An emotional Lam bowed to supporters at it was announced she had won comprehensively with 777 votes against 365 for her more moderate establishment rival John Tsang.
The third and most liberal candidate, Woo Kwok-hing, received just 21 votes.
Frustration at what activists see as China's increasing influence and a lack of promised political reform has sparked calls for self-determination for Hong Kong, or even a complete split from China.
Lam was widely seen as Beijing's pick for the job throughout the race and will become Hong Kong's first ever woman chief executive.
She is intensely disliked by the pro-democracy camp after promoting the Beijing-backed reform package that sparked 2014's massive protests.

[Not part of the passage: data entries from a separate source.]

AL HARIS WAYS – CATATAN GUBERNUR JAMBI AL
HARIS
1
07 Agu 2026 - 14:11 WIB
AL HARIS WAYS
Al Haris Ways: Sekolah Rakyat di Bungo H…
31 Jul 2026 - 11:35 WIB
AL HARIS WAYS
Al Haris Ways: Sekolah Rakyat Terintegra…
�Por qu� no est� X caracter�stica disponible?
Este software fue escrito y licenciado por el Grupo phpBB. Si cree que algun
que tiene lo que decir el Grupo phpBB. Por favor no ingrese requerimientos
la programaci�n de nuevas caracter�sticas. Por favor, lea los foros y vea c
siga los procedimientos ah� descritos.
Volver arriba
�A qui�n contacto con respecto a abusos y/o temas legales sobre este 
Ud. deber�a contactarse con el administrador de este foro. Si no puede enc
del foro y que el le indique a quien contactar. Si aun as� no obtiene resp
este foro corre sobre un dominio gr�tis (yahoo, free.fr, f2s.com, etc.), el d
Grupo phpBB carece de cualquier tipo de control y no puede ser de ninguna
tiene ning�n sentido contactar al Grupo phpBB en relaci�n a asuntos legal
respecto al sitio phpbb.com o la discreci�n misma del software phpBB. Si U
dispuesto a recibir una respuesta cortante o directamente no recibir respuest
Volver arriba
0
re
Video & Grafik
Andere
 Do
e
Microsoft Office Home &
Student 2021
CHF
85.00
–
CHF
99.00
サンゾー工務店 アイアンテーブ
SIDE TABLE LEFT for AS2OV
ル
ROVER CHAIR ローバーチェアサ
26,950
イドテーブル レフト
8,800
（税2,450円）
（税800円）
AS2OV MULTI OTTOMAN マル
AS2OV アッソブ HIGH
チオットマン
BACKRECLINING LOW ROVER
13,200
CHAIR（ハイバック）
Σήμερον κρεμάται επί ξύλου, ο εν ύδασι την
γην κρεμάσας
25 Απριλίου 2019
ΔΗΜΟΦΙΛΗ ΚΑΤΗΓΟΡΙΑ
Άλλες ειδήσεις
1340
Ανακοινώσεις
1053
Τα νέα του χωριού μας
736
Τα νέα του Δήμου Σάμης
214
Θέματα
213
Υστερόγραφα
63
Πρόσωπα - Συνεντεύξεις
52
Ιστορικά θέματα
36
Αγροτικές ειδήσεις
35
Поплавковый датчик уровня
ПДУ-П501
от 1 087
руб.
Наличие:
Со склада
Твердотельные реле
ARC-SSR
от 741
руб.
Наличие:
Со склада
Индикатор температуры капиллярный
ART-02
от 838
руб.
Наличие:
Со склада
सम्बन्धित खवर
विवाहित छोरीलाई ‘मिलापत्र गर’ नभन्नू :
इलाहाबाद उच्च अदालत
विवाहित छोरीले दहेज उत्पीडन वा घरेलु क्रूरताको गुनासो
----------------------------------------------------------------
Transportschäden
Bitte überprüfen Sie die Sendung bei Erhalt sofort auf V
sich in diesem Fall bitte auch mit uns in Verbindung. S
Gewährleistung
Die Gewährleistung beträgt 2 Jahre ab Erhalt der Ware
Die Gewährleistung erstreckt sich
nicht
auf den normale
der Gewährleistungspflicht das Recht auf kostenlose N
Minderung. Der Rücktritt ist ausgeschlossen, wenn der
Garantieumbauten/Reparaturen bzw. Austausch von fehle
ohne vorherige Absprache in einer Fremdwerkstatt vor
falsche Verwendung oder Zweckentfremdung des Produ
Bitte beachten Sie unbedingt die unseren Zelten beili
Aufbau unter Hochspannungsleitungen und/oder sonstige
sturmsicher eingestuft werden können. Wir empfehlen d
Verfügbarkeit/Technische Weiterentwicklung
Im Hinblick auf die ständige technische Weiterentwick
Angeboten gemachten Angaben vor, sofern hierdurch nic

That plan said the public could choose the city leader in 2017, but insisted candidates must be vetted first.
It was eventually voted down in parliament by pro-democracy lawmakers and reforms have been shelved ever since.
Hundreds of protesters including leading pro-democracy activist Joshua Wong gathered near the harbour-front voting venue.
They chanted: "Oppose central authority appointment, we choose our own government!"
Protesters were held back by police as some tried to push through barriers.
Nearby, pro-China supporters played marching music surrounded by national and city flags.
Rebel legislator Nathan Law, who as a lawmaker has an automatic vote, said he would enter a blank ballot.
"It is still a selection from the Beijing government," Law told AFP.